EXTRACT PROVIDED:
— BEGIN —

Every one of those moves uses the name to announce a change in ambition before the business has fully delivered it. OFF/BEAT belongs to the same instinct, with one difference: there is no old brand being shed. It starts life as a statement.
There is a hard-nosed reason names get this much attention. In a market crowded with apps and D2C labels, a distinctive, defensible name is one of the cheapest competitive advantages a founder can buy — and one of the most expensive to fix later. Trademark fights, like the one that reshaped Boult, are a reminder that the wrong name is not just a marketing problem.
What we still don't know
For all the signalling, the substance is thin. OFF/BEAT has not confirmed its first product, its sector focus, its full cap table beyond the lead investor, or a public launch date. "AI and content" is a direction, not a plan. "Venture studio" is a structure that can mean anything from a disciplined brand factory to a loose holding company.

— END —

WHAT THE TASK ASKS:
Could you write out, word for word, the part of the OFF/BEAT passage that opens with the words containing "Every one of" and closes with "a marketing problem."? These entries have nothing to do with the OFF/BEAT passage above.

(Extracted data entries)
— BEGIN —

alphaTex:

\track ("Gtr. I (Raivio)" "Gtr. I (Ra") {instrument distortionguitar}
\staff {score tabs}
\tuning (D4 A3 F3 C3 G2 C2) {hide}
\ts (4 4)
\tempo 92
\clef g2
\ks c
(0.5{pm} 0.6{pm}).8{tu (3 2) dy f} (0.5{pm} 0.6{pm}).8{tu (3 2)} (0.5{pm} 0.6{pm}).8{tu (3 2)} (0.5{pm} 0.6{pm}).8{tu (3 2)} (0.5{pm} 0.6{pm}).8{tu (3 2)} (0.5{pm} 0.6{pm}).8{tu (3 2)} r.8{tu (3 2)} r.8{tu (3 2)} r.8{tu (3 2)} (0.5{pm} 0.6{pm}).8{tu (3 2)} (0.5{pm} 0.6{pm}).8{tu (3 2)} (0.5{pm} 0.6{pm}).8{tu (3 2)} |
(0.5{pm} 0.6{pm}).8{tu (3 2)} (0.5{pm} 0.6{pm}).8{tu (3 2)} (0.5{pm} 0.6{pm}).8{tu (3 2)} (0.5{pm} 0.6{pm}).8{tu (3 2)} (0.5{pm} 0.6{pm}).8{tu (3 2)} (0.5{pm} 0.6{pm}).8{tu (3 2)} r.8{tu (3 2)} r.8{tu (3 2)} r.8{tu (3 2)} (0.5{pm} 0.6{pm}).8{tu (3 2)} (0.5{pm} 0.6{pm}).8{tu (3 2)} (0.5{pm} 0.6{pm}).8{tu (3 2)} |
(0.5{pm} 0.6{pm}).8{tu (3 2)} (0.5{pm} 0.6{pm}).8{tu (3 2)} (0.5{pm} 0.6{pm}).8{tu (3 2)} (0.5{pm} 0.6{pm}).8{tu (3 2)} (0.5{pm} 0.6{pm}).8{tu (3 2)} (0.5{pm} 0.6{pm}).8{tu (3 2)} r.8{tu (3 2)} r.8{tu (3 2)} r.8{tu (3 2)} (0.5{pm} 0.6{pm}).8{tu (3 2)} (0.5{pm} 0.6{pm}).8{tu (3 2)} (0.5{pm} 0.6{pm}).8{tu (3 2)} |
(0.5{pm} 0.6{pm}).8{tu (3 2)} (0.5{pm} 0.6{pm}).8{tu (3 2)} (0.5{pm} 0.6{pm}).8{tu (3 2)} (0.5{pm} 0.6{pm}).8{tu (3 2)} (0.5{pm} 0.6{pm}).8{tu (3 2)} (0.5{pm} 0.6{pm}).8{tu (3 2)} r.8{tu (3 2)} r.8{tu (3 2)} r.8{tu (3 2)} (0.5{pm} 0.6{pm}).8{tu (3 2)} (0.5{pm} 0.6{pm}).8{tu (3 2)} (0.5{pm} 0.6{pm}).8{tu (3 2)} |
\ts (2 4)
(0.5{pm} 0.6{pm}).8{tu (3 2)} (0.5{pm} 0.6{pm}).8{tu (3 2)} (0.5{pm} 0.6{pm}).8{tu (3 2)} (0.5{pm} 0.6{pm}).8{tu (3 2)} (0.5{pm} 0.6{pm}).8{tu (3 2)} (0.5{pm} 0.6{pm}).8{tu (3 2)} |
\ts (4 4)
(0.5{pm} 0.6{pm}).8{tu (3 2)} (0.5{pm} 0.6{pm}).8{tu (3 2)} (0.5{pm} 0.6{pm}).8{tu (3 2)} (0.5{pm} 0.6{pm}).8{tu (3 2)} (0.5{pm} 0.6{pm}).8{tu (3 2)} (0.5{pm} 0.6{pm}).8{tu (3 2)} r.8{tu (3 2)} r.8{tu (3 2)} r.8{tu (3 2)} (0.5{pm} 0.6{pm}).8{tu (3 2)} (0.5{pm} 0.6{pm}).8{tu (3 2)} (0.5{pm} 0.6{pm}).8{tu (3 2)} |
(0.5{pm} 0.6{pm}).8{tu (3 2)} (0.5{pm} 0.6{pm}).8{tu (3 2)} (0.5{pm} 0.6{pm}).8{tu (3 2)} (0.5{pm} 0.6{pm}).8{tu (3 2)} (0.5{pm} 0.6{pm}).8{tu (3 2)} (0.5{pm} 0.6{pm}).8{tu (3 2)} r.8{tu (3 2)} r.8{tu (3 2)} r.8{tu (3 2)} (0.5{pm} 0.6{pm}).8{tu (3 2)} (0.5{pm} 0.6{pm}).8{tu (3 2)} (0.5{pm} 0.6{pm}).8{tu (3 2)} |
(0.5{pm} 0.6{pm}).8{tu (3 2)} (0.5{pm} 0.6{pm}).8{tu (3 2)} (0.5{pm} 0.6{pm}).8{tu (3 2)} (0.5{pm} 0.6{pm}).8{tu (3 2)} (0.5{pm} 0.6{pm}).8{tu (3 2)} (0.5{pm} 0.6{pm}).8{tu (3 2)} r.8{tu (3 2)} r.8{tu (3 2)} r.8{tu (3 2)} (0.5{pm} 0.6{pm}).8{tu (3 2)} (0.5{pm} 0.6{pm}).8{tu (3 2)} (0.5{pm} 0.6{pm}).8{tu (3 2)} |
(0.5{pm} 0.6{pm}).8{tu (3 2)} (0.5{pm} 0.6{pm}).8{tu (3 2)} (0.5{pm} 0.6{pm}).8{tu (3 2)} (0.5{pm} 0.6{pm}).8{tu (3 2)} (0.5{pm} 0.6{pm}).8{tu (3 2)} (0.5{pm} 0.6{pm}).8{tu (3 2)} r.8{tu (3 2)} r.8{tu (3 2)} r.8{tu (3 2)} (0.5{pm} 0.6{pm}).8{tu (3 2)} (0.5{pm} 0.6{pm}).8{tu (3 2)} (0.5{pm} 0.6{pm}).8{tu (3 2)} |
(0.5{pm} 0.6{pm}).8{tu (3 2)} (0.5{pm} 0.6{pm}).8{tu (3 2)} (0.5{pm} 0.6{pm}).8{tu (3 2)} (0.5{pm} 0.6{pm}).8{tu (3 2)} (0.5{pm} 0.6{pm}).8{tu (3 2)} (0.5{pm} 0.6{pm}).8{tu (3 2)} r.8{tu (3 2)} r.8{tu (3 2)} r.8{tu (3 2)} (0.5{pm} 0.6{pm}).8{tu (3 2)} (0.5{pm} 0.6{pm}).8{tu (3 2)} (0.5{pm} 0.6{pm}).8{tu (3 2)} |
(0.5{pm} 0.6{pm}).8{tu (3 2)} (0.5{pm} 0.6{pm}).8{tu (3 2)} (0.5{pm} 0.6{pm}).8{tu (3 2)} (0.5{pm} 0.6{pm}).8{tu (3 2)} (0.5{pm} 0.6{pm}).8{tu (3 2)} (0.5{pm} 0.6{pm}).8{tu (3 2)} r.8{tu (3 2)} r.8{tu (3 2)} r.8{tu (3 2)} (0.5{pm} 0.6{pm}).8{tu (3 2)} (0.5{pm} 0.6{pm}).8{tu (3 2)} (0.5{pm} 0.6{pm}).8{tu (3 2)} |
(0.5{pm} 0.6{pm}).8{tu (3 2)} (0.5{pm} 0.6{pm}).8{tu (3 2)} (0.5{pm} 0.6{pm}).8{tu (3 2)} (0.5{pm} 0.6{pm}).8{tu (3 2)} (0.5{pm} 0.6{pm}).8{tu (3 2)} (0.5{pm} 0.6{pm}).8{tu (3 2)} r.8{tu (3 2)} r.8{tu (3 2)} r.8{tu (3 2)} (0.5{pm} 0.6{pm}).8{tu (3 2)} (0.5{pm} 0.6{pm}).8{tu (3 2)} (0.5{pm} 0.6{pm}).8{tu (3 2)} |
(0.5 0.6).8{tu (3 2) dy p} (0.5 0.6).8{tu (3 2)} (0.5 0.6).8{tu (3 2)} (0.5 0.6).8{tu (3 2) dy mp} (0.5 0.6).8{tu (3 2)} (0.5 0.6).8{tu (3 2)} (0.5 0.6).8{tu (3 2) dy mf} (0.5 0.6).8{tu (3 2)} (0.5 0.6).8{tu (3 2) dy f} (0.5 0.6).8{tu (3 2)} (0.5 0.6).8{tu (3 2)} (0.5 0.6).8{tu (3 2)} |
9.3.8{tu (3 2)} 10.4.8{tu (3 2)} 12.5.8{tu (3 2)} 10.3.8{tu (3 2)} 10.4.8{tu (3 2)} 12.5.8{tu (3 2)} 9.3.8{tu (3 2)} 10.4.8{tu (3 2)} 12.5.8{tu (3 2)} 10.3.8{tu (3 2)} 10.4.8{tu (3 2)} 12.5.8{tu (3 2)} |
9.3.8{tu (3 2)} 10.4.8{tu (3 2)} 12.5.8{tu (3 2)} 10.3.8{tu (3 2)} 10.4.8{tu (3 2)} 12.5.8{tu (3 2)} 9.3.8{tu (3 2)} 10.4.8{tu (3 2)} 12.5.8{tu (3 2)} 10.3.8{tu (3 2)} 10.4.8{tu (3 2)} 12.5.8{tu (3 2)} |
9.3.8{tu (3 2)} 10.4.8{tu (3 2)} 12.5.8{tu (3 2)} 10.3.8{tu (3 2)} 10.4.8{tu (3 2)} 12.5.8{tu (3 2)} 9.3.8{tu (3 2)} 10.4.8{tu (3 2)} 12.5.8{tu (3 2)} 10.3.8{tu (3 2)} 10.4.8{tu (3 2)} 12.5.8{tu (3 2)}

— END —

SOLUTION:
Every one of those moves uses the name to announce a change in ambition before the business has fully delivered it. OFF/BEAT belongs to the same instinct, with one difference: there is no old brand being shed. It starts life as a statement.
There is a hard-nosed reason names get this much attention. In a market crowded with apps and D2C labels, a distinctive, defensible name is one of the cheapest competitive advantages a founder can buy — and one of the most expensive to fix later. Trademark fights, like the one that reshaped Boult, are a reminder that the wrong name is not just a marketing problem.